▸ Record excerpts
=== Begin Enclosure ===
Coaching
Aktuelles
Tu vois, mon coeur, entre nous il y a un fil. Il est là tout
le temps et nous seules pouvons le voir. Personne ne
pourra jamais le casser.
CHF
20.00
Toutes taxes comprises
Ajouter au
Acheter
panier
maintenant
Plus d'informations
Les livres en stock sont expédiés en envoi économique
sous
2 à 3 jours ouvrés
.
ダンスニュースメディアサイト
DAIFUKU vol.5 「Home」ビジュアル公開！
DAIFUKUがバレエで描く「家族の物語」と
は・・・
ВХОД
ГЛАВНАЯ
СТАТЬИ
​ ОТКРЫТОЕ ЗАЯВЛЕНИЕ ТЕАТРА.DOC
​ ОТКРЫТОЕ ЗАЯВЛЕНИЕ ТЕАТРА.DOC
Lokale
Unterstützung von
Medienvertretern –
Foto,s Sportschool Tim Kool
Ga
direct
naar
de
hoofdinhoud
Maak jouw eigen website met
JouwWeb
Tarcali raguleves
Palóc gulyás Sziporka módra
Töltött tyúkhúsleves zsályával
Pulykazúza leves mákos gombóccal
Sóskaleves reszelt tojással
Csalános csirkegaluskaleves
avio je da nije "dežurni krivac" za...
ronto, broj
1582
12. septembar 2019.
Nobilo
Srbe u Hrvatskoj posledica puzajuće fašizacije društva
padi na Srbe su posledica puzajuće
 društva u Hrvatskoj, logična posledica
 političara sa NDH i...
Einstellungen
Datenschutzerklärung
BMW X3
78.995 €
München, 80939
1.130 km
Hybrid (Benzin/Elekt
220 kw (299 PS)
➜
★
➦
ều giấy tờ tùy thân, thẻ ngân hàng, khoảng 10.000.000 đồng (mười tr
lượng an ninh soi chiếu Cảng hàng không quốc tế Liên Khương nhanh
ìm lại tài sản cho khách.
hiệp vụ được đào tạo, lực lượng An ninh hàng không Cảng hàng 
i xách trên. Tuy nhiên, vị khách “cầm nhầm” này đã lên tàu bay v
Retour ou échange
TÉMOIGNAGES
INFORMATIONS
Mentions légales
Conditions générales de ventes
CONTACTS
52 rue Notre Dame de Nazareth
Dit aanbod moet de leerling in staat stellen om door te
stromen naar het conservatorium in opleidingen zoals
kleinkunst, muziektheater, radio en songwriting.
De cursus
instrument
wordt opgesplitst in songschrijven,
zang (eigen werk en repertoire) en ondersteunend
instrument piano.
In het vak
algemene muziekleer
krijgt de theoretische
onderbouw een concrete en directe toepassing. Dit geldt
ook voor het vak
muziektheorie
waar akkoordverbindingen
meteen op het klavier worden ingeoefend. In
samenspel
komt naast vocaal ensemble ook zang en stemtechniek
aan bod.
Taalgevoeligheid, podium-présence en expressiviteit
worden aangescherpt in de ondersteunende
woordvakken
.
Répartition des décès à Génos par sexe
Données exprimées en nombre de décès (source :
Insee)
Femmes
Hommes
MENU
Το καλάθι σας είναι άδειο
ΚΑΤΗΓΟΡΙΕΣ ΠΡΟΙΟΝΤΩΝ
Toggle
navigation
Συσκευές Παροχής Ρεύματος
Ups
=== End Enclosure ===
▸ Exercise brief
Retype the whole listing above exactly as it appears.

▸ Exercise response
Coaching
Aktuelles
Tu vois, mon coeur, entre nous il y a un fil. Il est là tout
le temps et nous seules pouvons le voir. Personne ne
pourra jamais le casser.
CHF
20.00
Toutes taxes comprises
Ajouter au
Acheter
panier
maintenant
Plus d'informations
Les livres en stock sont expédiés en envoi économique
sous
2 à 3 jours ouvrés
.
ダンスニュースメディアサイト
DAIFUKU vol.5 「Home」ビジュアル公開！
DAIFUKUがバレエで描く「家族の物語」と
は・・・
ВХОД
ГЛАВНАЯ
СТАТЬИ
​ ОТКРЫТОЕ ЗАЯВЛЕНИЕ ТЕАТРА.DOC
​ ОТКРЫТОЕ ЗАЯВЛЕНИЕ ТЕАТРА.DOC
Lokale
Unterstützung von
Medienvertretern –
Foto,s Sportschool Tim Kool
Ga
direct
naar
de
hoofdinhoud
Maak jouw eigen website met
JouwWeb
Tarcali raguleves
Palóc gulyás Sziporka módra
Töltött tyúkhúsleves zsályával
Pulykazúza leves mákos gombóccal
Sóskaleves reszelt tojással
Csalános csirkegaluskaleves
avio je da nije "dežurni krivac" za...
ronto, broj
1582
12. septembar 2019.
Nobilo
Srbe u Hrvatskoj posledica puzajuće fašizacije društva
padi na Srbe su posledica puzajuće
 društva u Hrvatskoj, logična posledica
 političara sa NDH i...
Einstellungen
Datenschutzerklärung
BMW X3
78.995 €
München, 80939
1.130 km
Hybrid (Benzin/Elekt
220 kw (299 PS)
➜
★
➦
ều giấy tờ tùy thân, thẻ ngân hàng, khoảng 10.000.000 đồng (mười tr
lượng an ninh soi chiếu Cảng hàng không quốc tế Liên Khương nhanh
ìm lại tài sản cho khách.
hiệp vụ được đào tạo, lực lượng An ninh hàng không Cảng hàng 
i xách trên. Tuy nhiên, vị khách “cầm nhầm” này đã lên tàu bay v
Retour ou échange
TÉMOIGNAGES
INFORMATIONS
Mentions légales
Conditions générales de ventes
CONTACTS
52 rue Notre Dame de Nazareth
Dit aanbod moet de leerling in staat stellen om door te
stromen naar het conservatorium in opleidingen zoals
kleinkunst, muziektheater, radio en songwriting.
De cursus
instrument
wordt opgesplitst in songschrijven,
zang (eigen werk en repertoire) en ondersteunend
instrument piano.
In het vak
algemene muziekleer
krijgt de theoretische
onderbouw een concrete en directe toepassing. Dit geldt
ook voor het vak
muziektheorie
waar akkoordverbindingen
meteen op het klavier worden ingeoefend. In
samenspel
komt naast vocaal ensemble ook zang en stemtechniek
aan bod.
Taalgevoeligheid, podium-présence en expressiviteit
worden aangescherpt in de ondersteunende
woordvakken
.
Répartition des décès à Génos par sexe
Données exprimées en nombre de décès (source :
Insee)
Femmes
Hommes
MENU
Το καλάθι σας είναι άδειο
ΚΑΤΗΓΟΡΙΕΣ ΠΡΟΙΟΝΤΩΝ
Toggle
navigation
Συσκευές Παροχής Ρεύματος
Ups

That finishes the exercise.